**RECORDED INFORMATION**.
·····
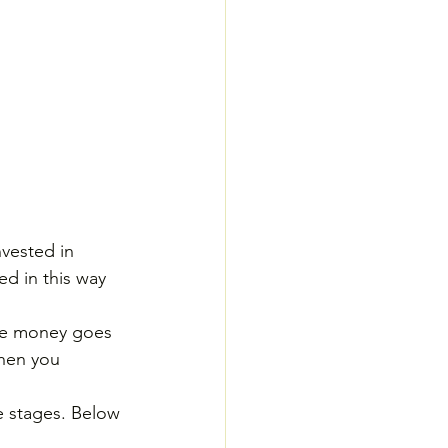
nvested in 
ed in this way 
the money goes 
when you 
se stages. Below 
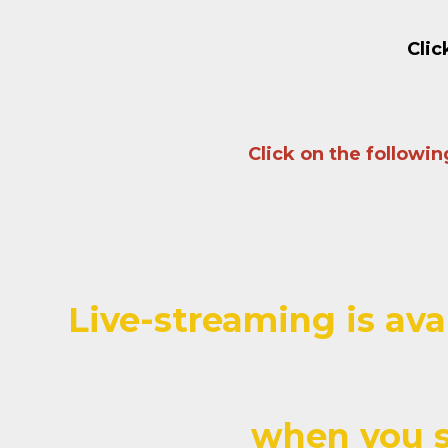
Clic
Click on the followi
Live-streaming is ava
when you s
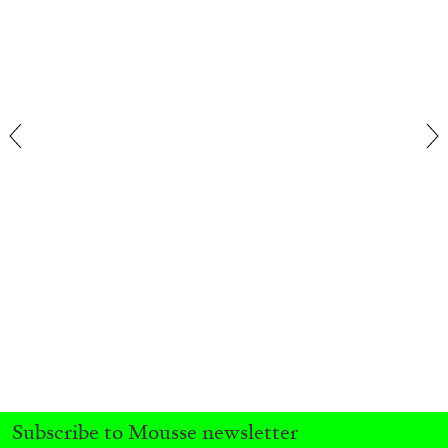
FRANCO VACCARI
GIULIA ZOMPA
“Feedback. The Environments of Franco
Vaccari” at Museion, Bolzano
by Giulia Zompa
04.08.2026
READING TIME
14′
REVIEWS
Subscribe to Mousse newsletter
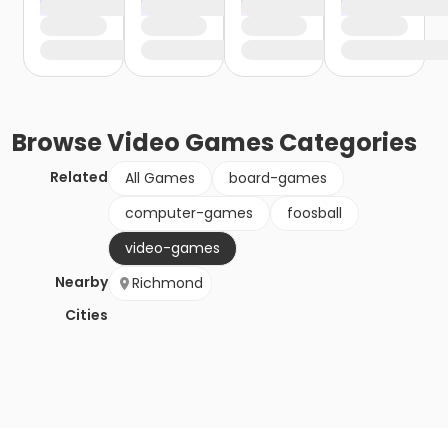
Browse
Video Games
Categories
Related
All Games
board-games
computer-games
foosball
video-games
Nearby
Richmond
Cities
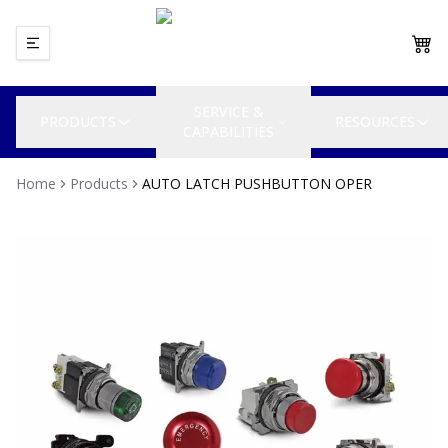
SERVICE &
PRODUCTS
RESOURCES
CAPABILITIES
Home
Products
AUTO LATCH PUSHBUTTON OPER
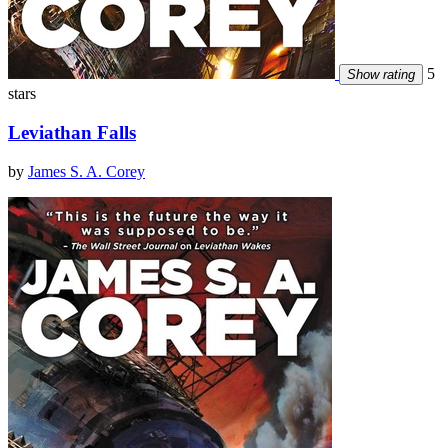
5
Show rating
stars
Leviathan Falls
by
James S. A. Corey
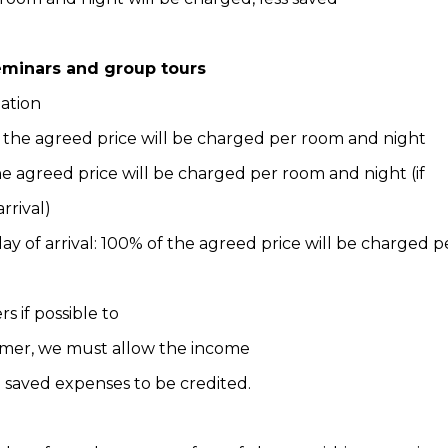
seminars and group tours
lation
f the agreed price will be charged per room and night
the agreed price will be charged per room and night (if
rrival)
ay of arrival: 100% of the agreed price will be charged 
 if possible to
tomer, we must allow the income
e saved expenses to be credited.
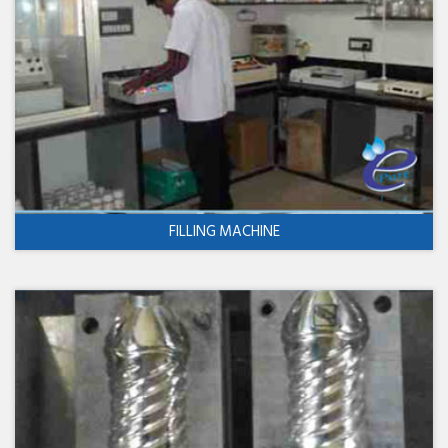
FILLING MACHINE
·····
**THE PROBLEM**. A verbatim copy of the data, pictures removed, is the expected result.

**EXPECTED ANSWER**.
nvested in 
ed in this way 
the money goes 
when you 
se stages. Below 
Clic
Click on the followi
Live-streaming is ava
when you s
FRANCO VACCARI
GIULIA ZOMPA
“Feedback. The Environments of Franco
Vaccari” at Museion, Bolzano
by Giulia Zompa
04.08.2026
READING TIME
14′
REVIEWS
Subscribe to Mousse newsletter
Browse
Video Games
Categories
Related
All Games
board-games
computer-games
foosball
video-games
Nearby
Richmond
Cities
SERVICE &
PRODUCTS
RESOURCES
CAPABILITIES
Home
Products
AUTO LATCH PUSHBUTTON OPER
5
Show rating
stars
Leviathan Falls
by
James S. A. Corey
seminars and group tours
lation
f the agreed price will be charged per room and night
the agreed price will be charged per room and night (if
rrival)
ay of arrival: 100% of the agreed price will be charged 
 if possible to
tomer, we must allow the income
e saved expenses to be credited.
FILLING MACHINE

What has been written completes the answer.